Across all the records, filter for lines with the word "orders" and copy them.

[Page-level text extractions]
++++++
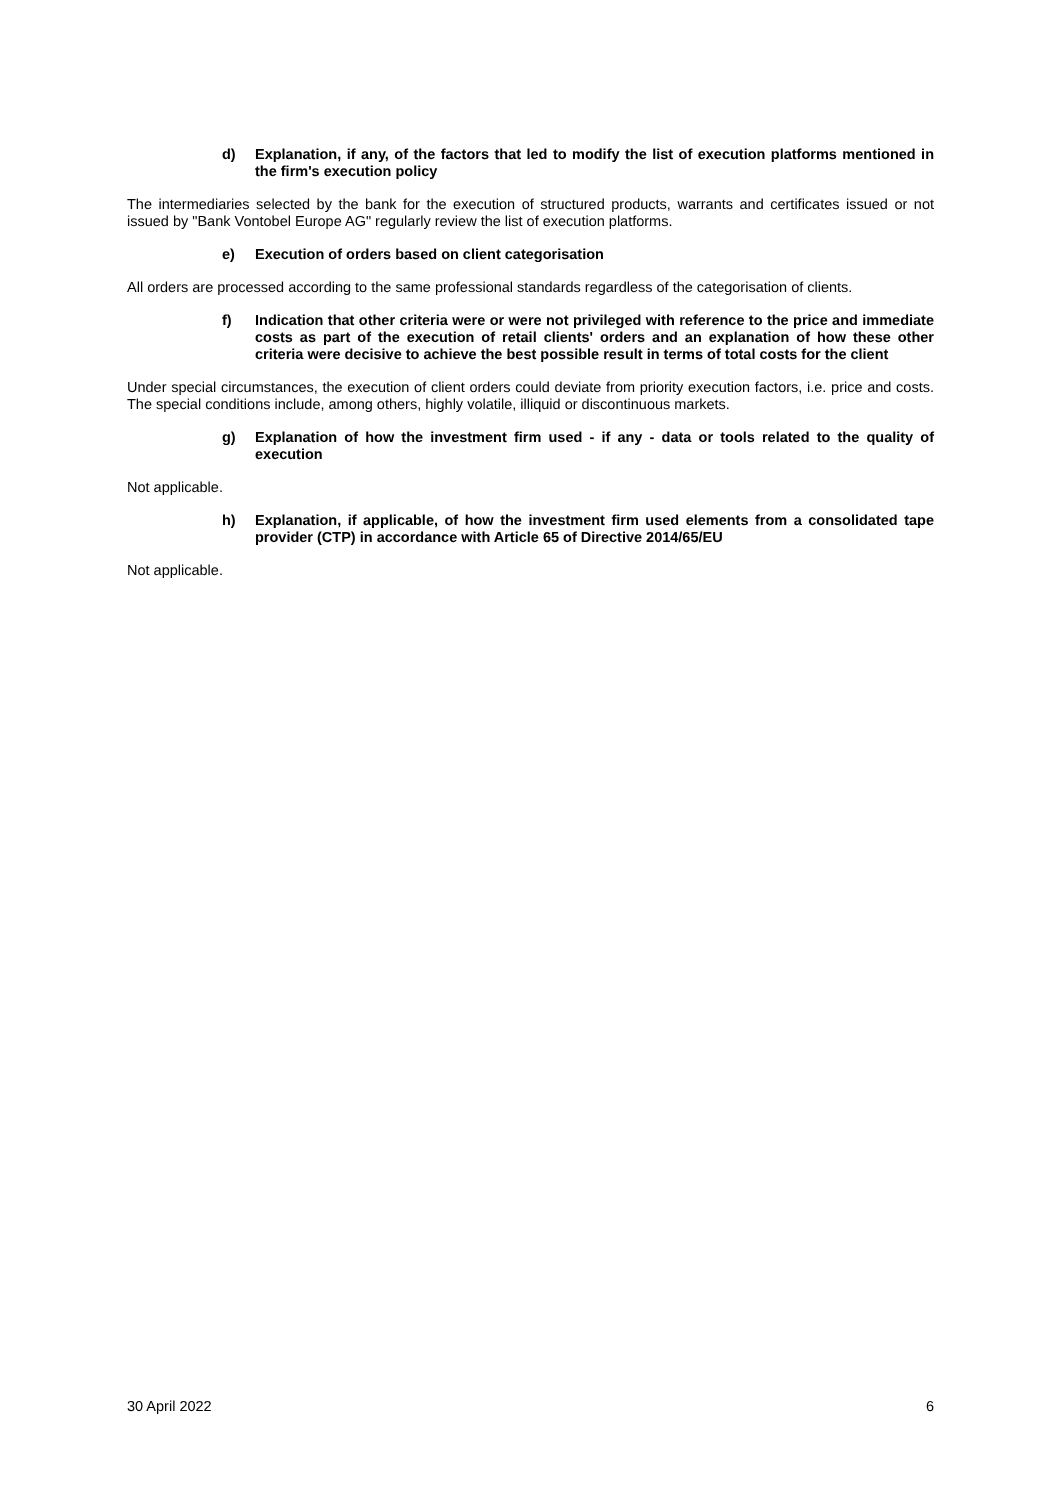d) Explanation, if any, of the factors that led to modify the list of execution platforms mentioned in the firm's execution policy
The intermediaries selected by the bank for the execution of structured products, warrants and certificates issued or not issued by "Bank Vontobel Europe AG" regularly review the list of execution platforms.
e) Execution of orders based on client categorisation
All orders are processed according to the same professional standards regardless of the categorisation of clients.
f) Indication that other criteria were or were not privileged with reference to the price and immediate costs as part of the execution of retail clients' orders and an explanation of how these other criteria were decisive to achieve the best possible result in terms of total costs for the client
Under special circumstances, the execution of client orders could deviate from priority execution factors, i.e. price and costs. The special conditions include, among others, highly volatile, illiquid or discontinuous markets.
g) Explanation of how the investment firm used - if any - data or tools related to the quality of execution
Not applicable.
h) Explanation, if applicable, of how the investment firm used elements from a consolidated tape provider (CTP) in accordance with Article 65 of Directive 2014/65/EU
Not applicable.
30 April 2022 6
++++++
Solution ▸
e) Execution of orders based on client categorisation
All orders are processed according to the same professional standards regardless of the categorisation of clients.
f) Indication that other criteria were or were not privileged with reference to the price and immediate costs as part of the execution of retail clients' orders and an explanation of how these other criteria were decisive to achieve the best possible result in terms of total costs for the client
Under special circumstances, the execution of client orders could deviate from priority execution factors, i.e. price and costs. The special conditions include, among others, highly volatile, illiquid or discontinuous markets.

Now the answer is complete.